▶ What is required
The required answer is each line in the entries below where "Example" occurs.

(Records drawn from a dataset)
________
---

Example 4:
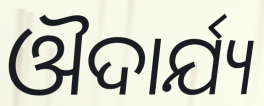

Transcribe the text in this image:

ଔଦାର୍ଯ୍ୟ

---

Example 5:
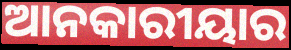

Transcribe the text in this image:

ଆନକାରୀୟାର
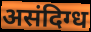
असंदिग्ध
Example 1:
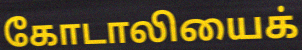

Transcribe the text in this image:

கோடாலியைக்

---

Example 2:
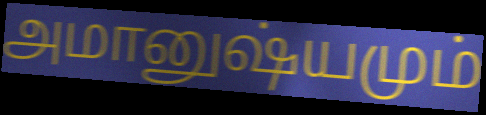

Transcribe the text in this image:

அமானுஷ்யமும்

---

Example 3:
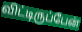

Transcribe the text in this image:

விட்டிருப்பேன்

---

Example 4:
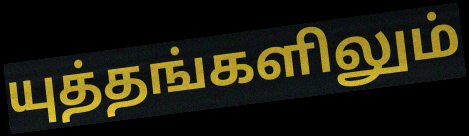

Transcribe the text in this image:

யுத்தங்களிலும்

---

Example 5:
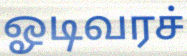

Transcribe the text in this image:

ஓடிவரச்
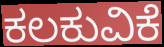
________
▶ Written response
Example 4:
Example 5:
Example 1:
Example 2:
Example 3:
Example 4:
Example 5:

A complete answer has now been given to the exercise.